All of which is to say, of course, that the solution for such problems has nothing to do with adding more mandates or subtracting restrictions on insurance, as Avik Roy sadly did, or more recently, John C. Goodman's proposal. Both retain the deep ties to the insurance industry that have done so much to degrade health care in this country, a reality limned by David Goldhill in The Atlantic, an article he later expanded into a book, Catastrophic Care. As I mentioned the other day, the most frequently mentioned repair for Obamacare from the Democratic side is single-payer, which for the reasons Megan McArdle recently outlined, is an economic non-starter (and with the Vermont failure, politically dead). Instead, I want to focus on four things that few people are currently discussing that need repair in medicine that could materially reduce costs. They all have in common the market, the one way we know best that works to reduce actual costs, not apparent costs.
  1. End low-deductible insuranceGoldhill outlines the problems with low-deductible insurance: by shielding prices from consumers, it saps power from and accountability to the patient, and eliminates meaningful cost comparison. This has all kinds of bad consequences, from steady cost inflation, deteriorating service, and adverse outcomes (even including death). The solution is to remove insurers from most transactions, and let people purchase directly their own medical care. The first step should be extending the medical income tax credit as a first-dollar deduction for individuals, rather than making the deduction so high that few ever qualify. The next would be to limit insurance to those things it truly does well: management of extraordinary expenses, i.e. risk.

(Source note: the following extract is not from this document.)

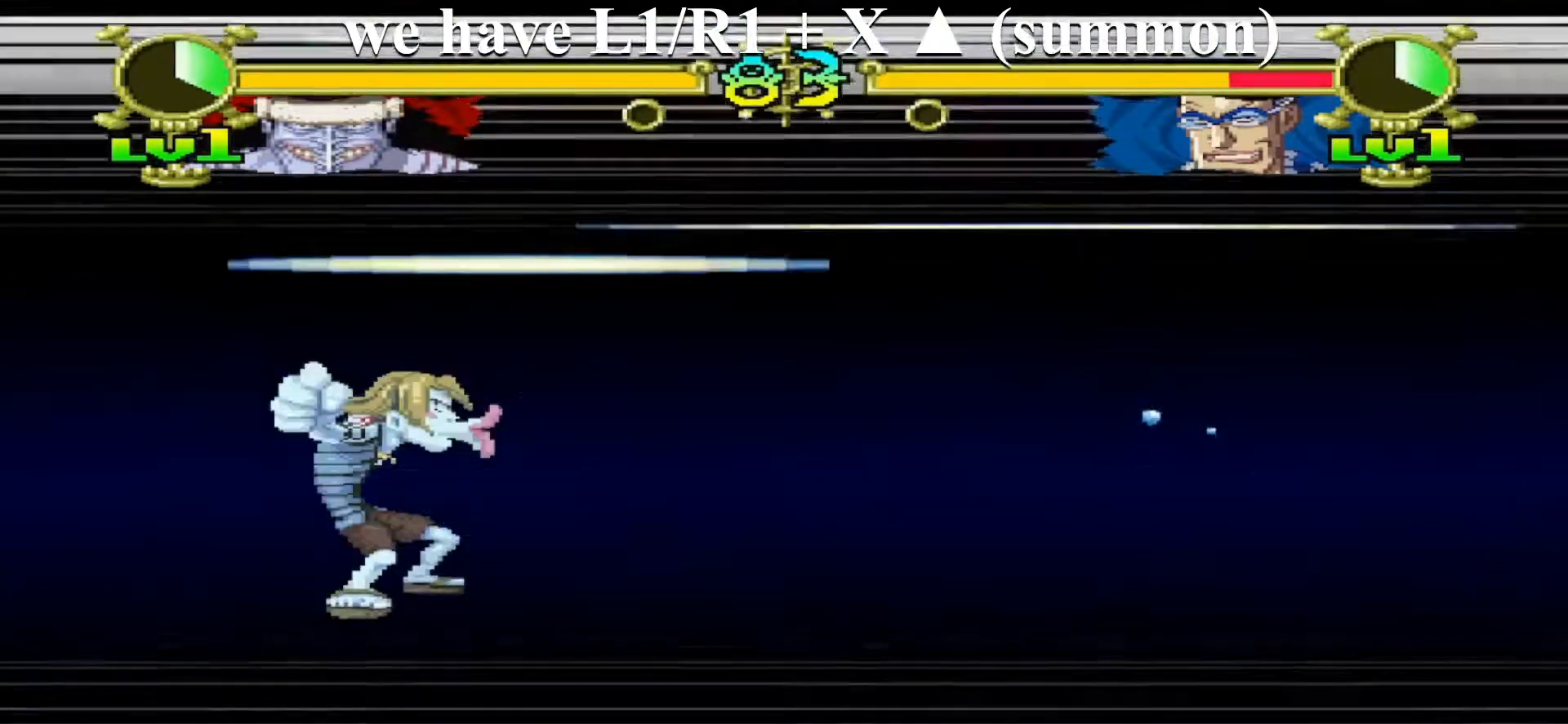
{"buttons": [], "events": [[67, "DPAD_RIGHT", "up"]]}
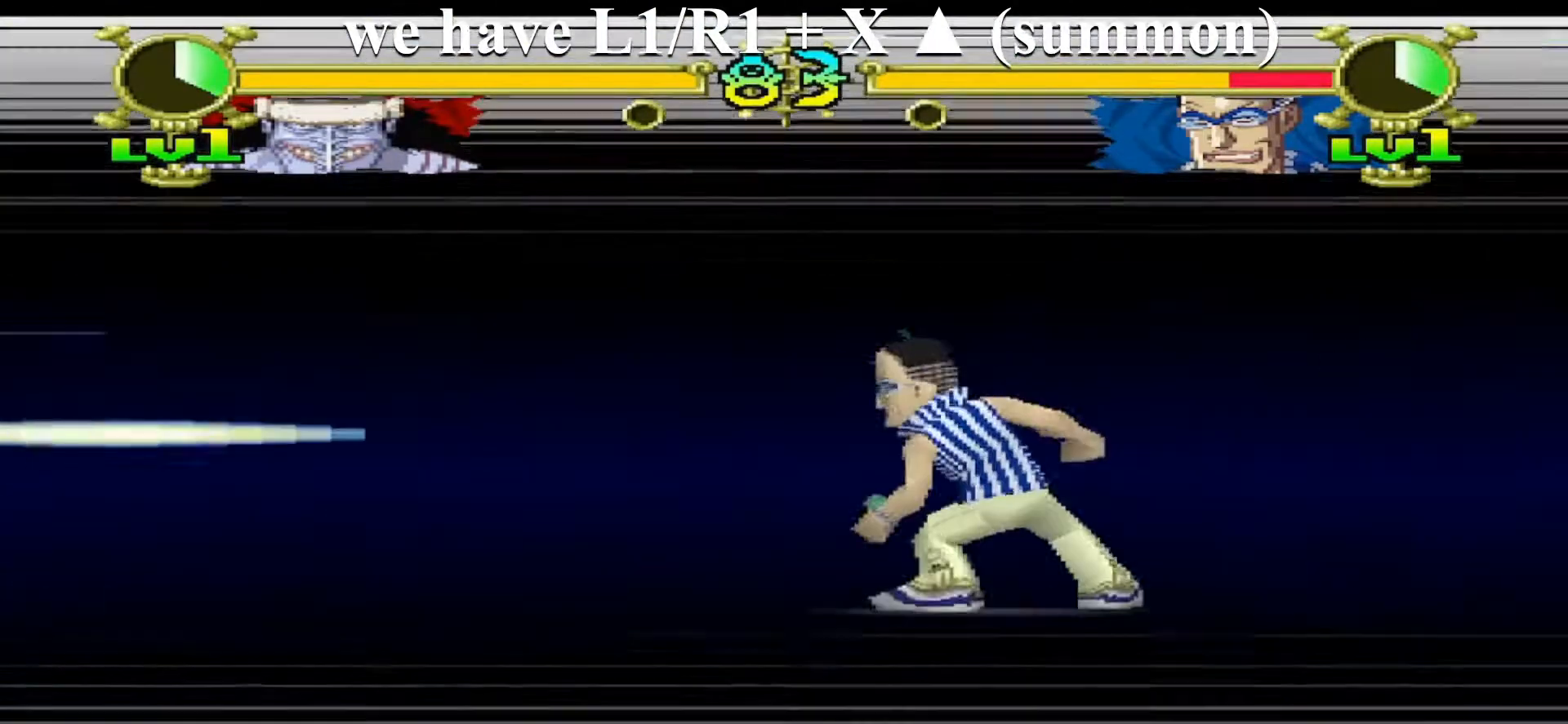
{"buttons": ["B", "DPAD_UP"], "events": [[400, "DPAD_UP", "down"], [433, "B", "down"]]}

  2. Break the American Medical Association's cartel. It's a rare day when you'll see me agree with anything appearing on the pages of Mother Jones, but their analysis of why US physicians have such high compensation is both simple and spot on: because the US is in roughly the bottom third of OECD countries by physicians per 10,000 population. Their non-solution to this problem is to say, suck it, docs, which won't work; the real answer is that the AMA's ability to limit medical school slots and internships must end. Similarly, the AMA has succeeded in gaining a monopoly on the prescription pad and otherwise limiting practice options by registered nurses (who must attach themselves to a physician or practice for various legal reasons). California came very close to nurse practitioner liberalization just last year, only to have the AMA kill the idea.

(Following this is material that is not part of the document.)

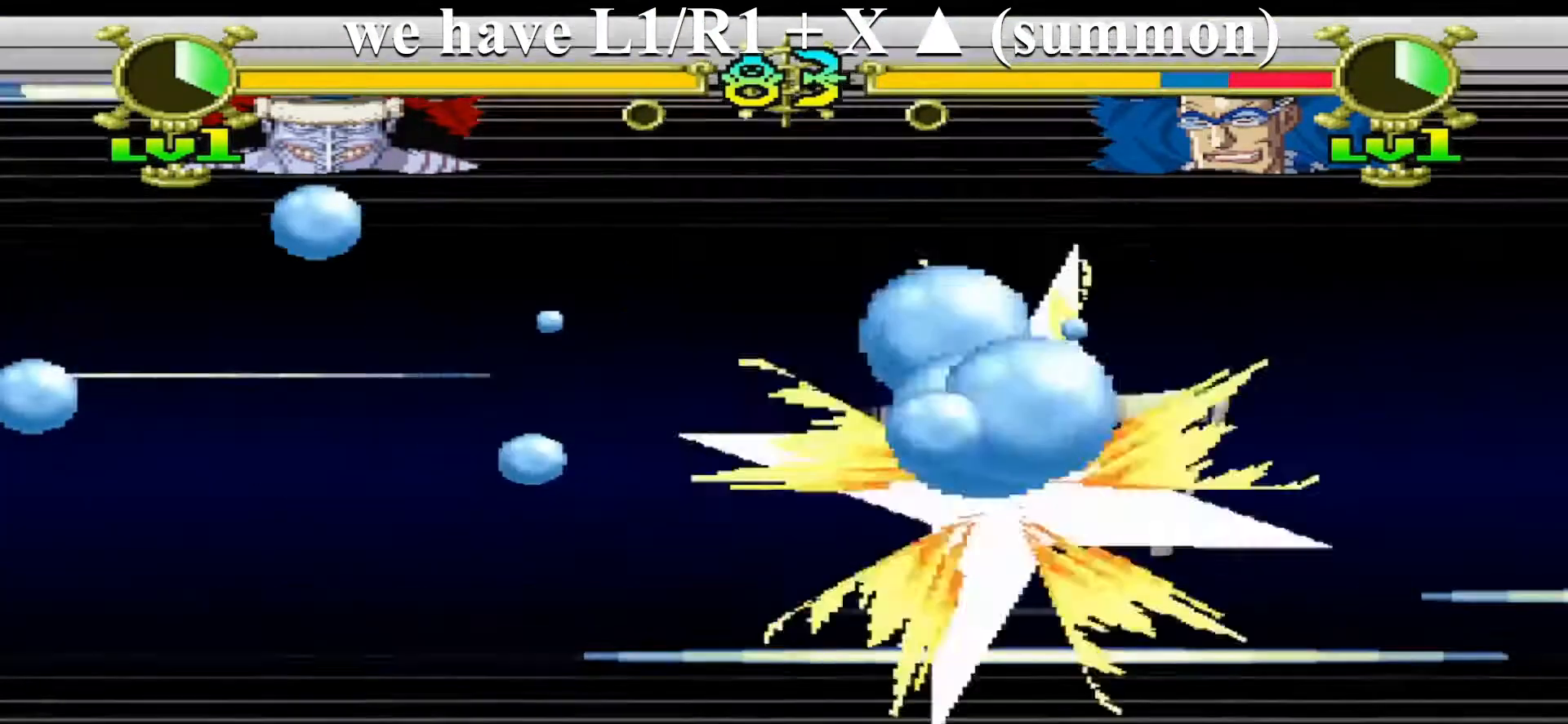
{"buttons": [], "events": [[100, "B", "up"], [133, "DPAD_UP", "up"]]}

  3. Limit patents to 17 years, period. As it stands now, devices patented in the 1970's are still getting repatented for various uses that have the net effect of creating long-running monopolies counter to the interests of patients and consumers. An excellent example is the Epi-pen; created by the military for field use, it should have had no patent issued, ever. Instead, its 1977 patent continues to be renewed by various kinds of chicanery; this has the result of making the product in the US cost more than three times that in Canada, and that doesn't include the cost of getting the doctor's prescription.

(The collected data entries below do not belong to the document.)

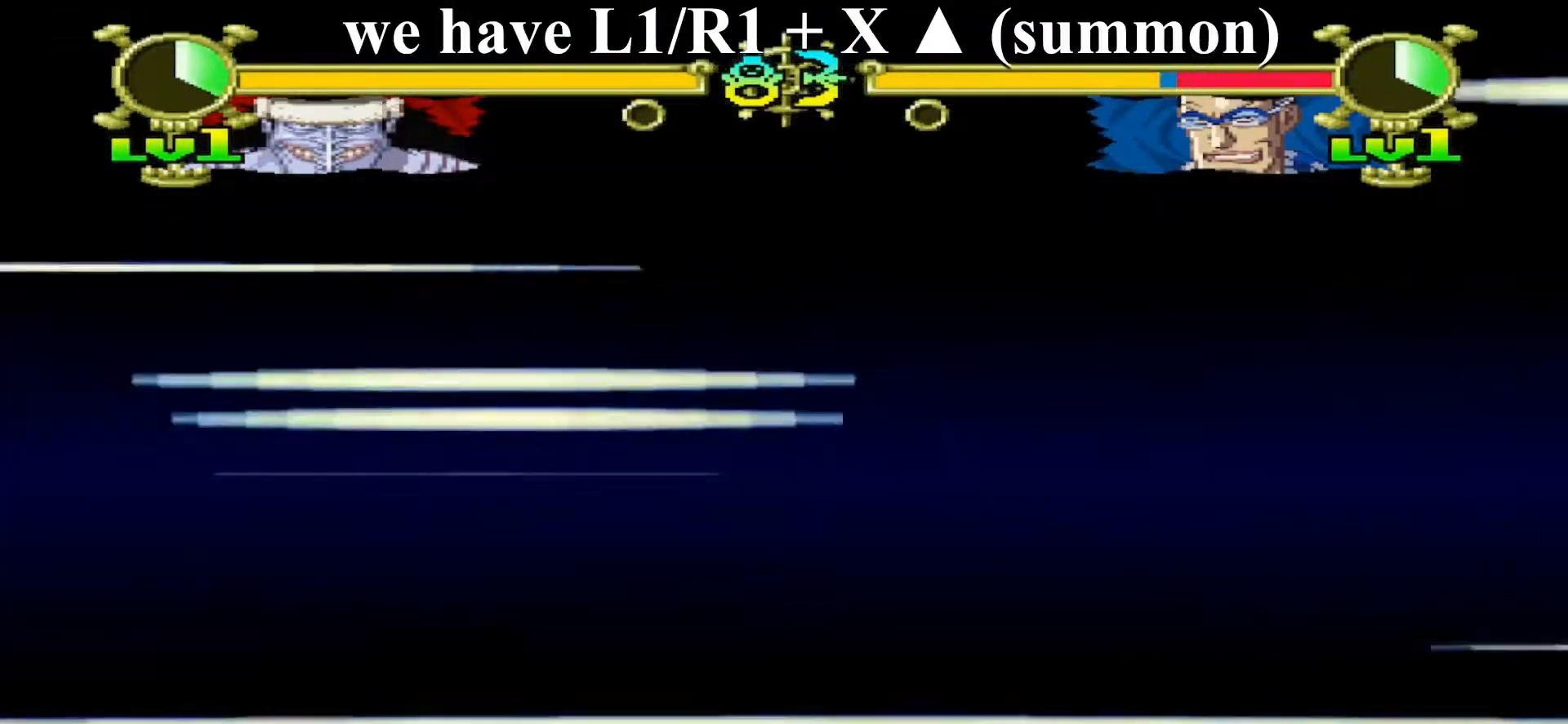
{"buttons": [], "events": []}
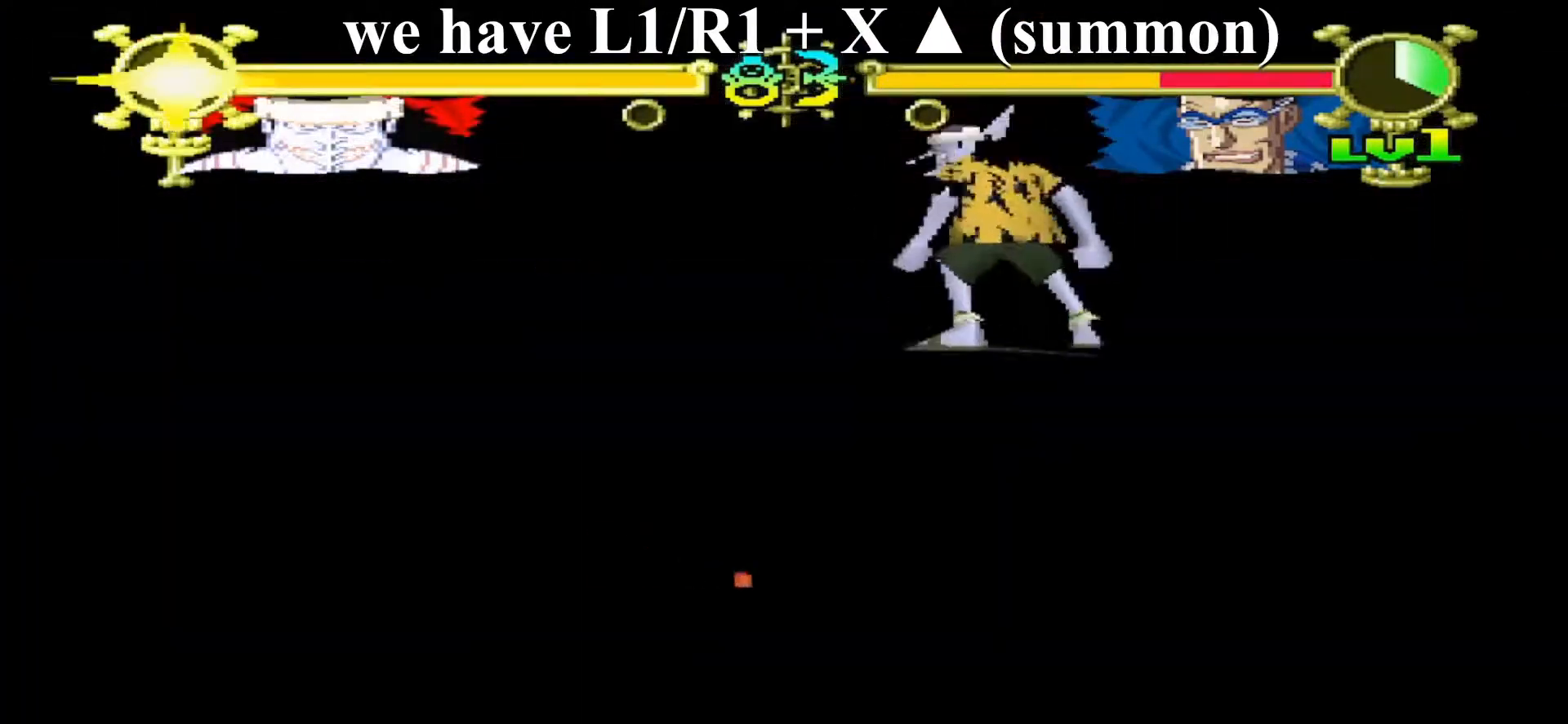
{"buttons": ["Y", "DPAD_DOWN", "DPAD_RIGHT"], "events": [[167, "DPAD_RIGHT", "down"], [300, "DPAD_DOWN", "down"], [367, "Y", "down"]]}
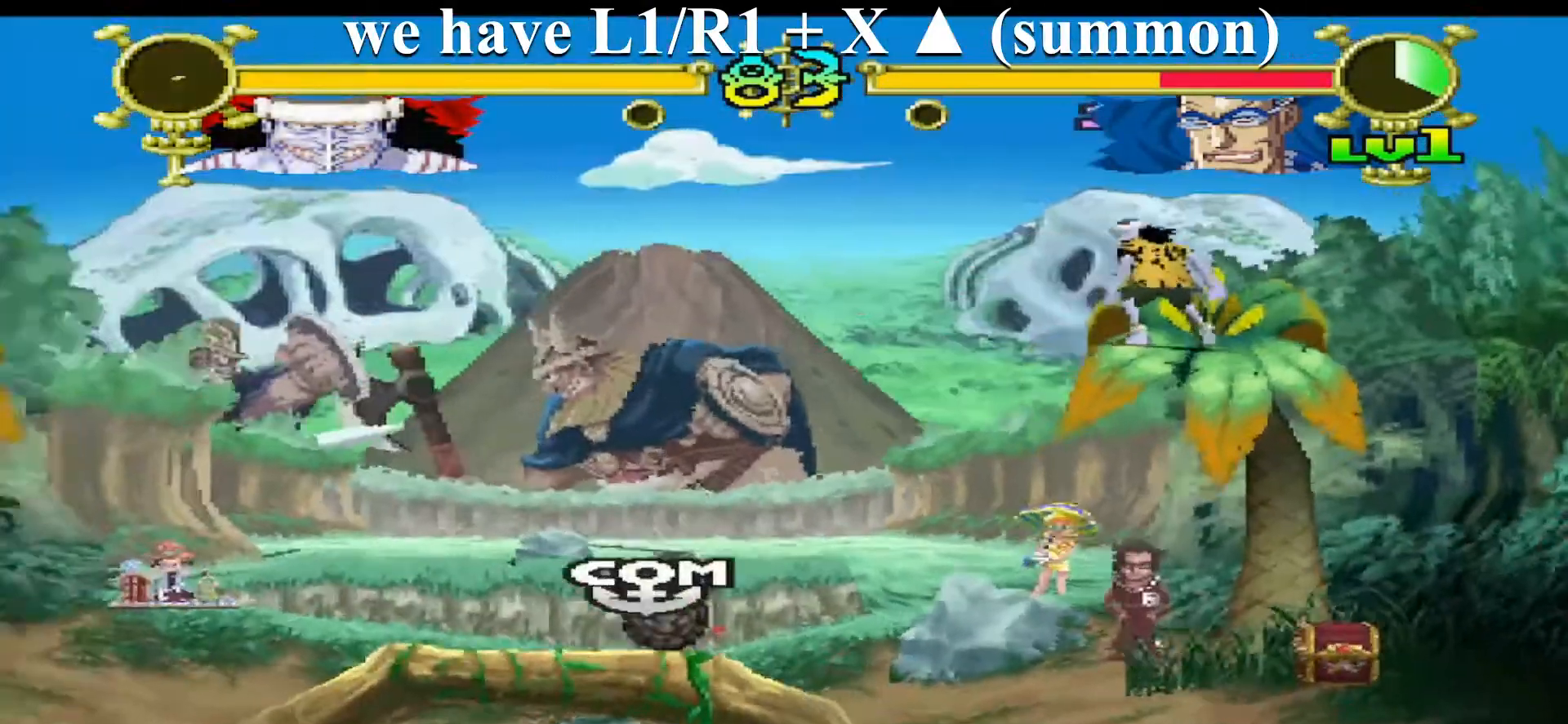
{"buttons": ["DPAD_DOWN"], "events": [[33, "Y", "up"], [200, "DPAD_RIGHT", "up"]]}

  4. Remove anticompetitive Certificate of Need state laws. Remember the Texas car dealers who bought a law in Austin to keep Tesla out of their state thanks to a business model that dispenses with independent car dealers? Something very like that is in play with Certificate of Need laws, which amount to a "government permission slip" for new competition. By creating a moat around existing hospitals and other medical facilities, governments retard actual competition and thus raise prices:
  5. Studies of the COPN system around the country have confirmed what seems intuitively obvious. A joint examination by the Justice Department and the Federal Trade Commission found that COPN regulations hurt competition, fail to contain costs, and “can actually lead to price increases.” Restricting supply raises prices? Imagine that.
I do not claim this list is complete or even exhaustive. It does seem to me, however, that all are obvious flaws of the current system. Some will require cage-match fights to the death — patent reform particularly is unlikely without it — but all address actual, underlying costs, unlike Obamacare or even the Republican repair proposals.